Des conséquences notables
Ces nouvelles limites entraînent plusieurs conséquences pour Matritech.
D’abord, la réduction imposée par Ottawa l’oblige à se séparer de 7 des 21 travailleurs philippins, afin de respecter la règle des 10 %. Et à court terme, l’entreprise sera confrontée à la perte de 3 travailleurs expérimentés cumulant plus de 6 ans d’ancienneté, dont leurs métiers sont reconnus pour leur rareté et leur grande pénurie par le gouvernement du Québec.
«La perte de nos travailleurs qui sont intégrés et essentiels à notre production menace notre capacité d’honorer nos contrats et conséquemment pourrait entraîner des pertes d’emplois pour nos travailleurs québécois», se désole-t-on dans une communication écrite envoyée aux médias.
Autre embûche : le taux de chômage non désaisonnalisé de 8 % à Drummondville empêche tout renouvellement de permis jusqu’au mois de juillet 2025.
«En raison d’une rareté de la main-d’œuvre qualifiée et malgré nos efforts intensifiés ainsi que nos démarches proactives, le recrutement pour nos postes spécialisés en production demeure sans issue.»
Derrière les règles, des visages
Pour toutes ces raisons, Matritech appelle le gouvernement Carney à une révision urgente de ces règles pour éviter des «conséquences désastreuses» pour elle-même et les employés, mais aussi pour toutes les entreprises québécoises qui sont confrontées à ces mêmes règles.

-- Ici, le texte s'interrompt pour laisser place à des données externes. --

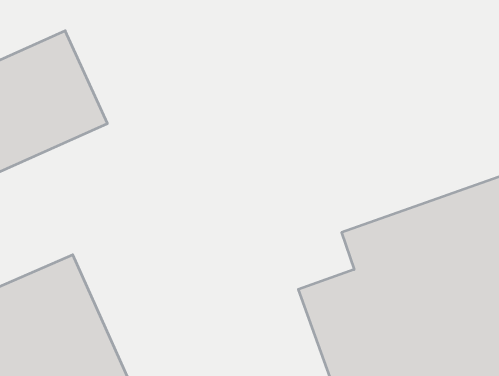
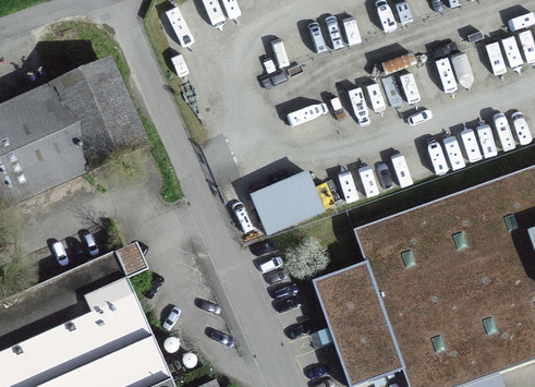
building: none -> [252,176,320,233]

Et pour illustrer la portée humaine de la situation, le fabricant de pièces métalliques vient de lancer Derrière les règles, des visages, une vidéo visant à sensibiliser le gouvernement, les partenaires et le grand public à l’impact réel des nouvelles règles d’immigration. Les différents témoignages entendus mettent en lumière l’apport essentiel de ces travailleurs.

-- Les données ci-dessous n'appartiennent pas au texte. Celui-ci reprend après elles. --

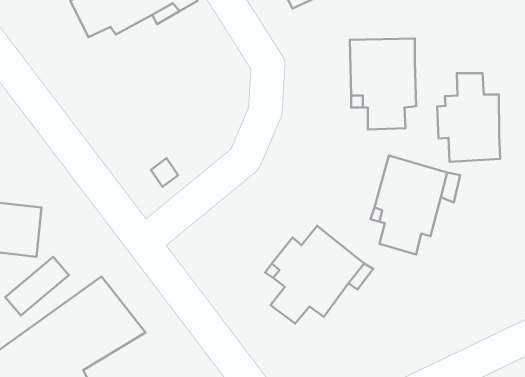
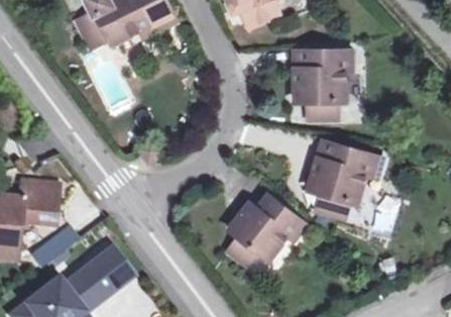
building: [437,73,500,162] -> none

«Chez Matritech, nos travailleurs étrangers sont bien plus que de la main-d’œuvre : ce sont des pères, des mères, des amis, des piliers de notre équipe, ce sont NOS JOUEURS. Aujourd’hui, des règles injustes nous forcent à les renvoyer… et c’est tout un pan de notre entreprise et de notre communauté qui vacille», peut-on lire sous la vidéo.

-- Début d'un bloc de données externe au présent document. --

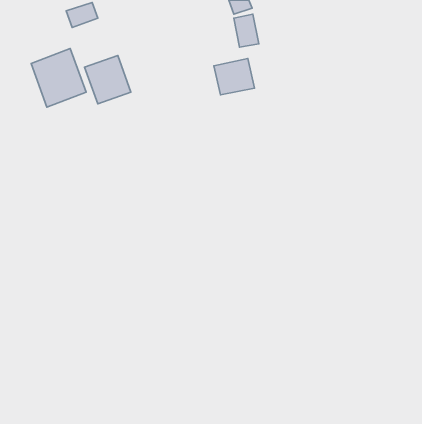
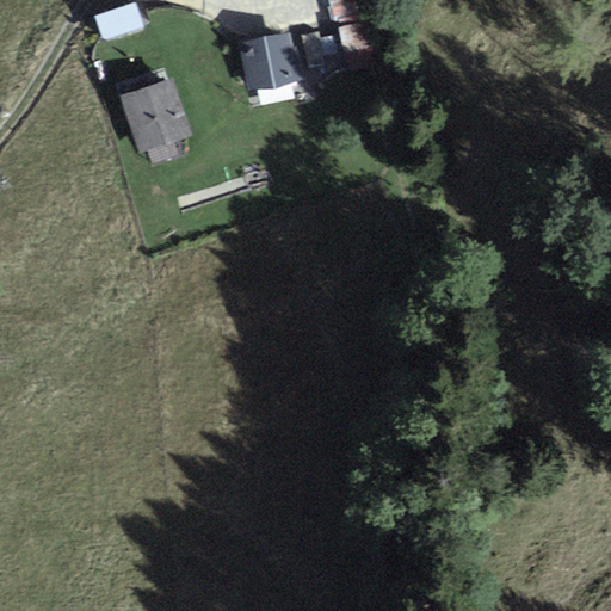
building: [31,49,86,107] -> none
building: [214,58,255,95] -> [239,35,297,87]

Le soudeur Roadster Babadilla et le tôlier John Rhey Blanquera y partagent leur attachement à l’entreprise.
«Ça fait environ six ans que je travaille ici, c’est ma deuxième maison, ma deuxième famille. Je souhaite que les règles changent», exprime M. Blanquera.
Le directeur de production Éric Filion y expose aussi la raison pour laquelle les travailleurs philippins représentent un choix sensé pour l’entreprise.
«Avec les Philippins, ils arrivent déjà avec leur expertise, car la plupart ont travaillé dans des usines semblables à Matritech au Japon, donc ils ont une bonne expertise dans le métal, tu ne pars pas de zéro»
«Je comprends l’enjeu de l’immigration, mais le gouvernement ne vise pas à la bonne place», laisse tomber le président de Matritech Stéphane Bourgeois.
Hier, en visite chez Matritech, la PDG par intérim du Conseil du patronat du Québec, Marie-Claude Perreault, a pressé les gouvernements fédéral et provincial de répondre aux besoins des entreprises face aux défis persistants de rareté de la main-d’œuvre.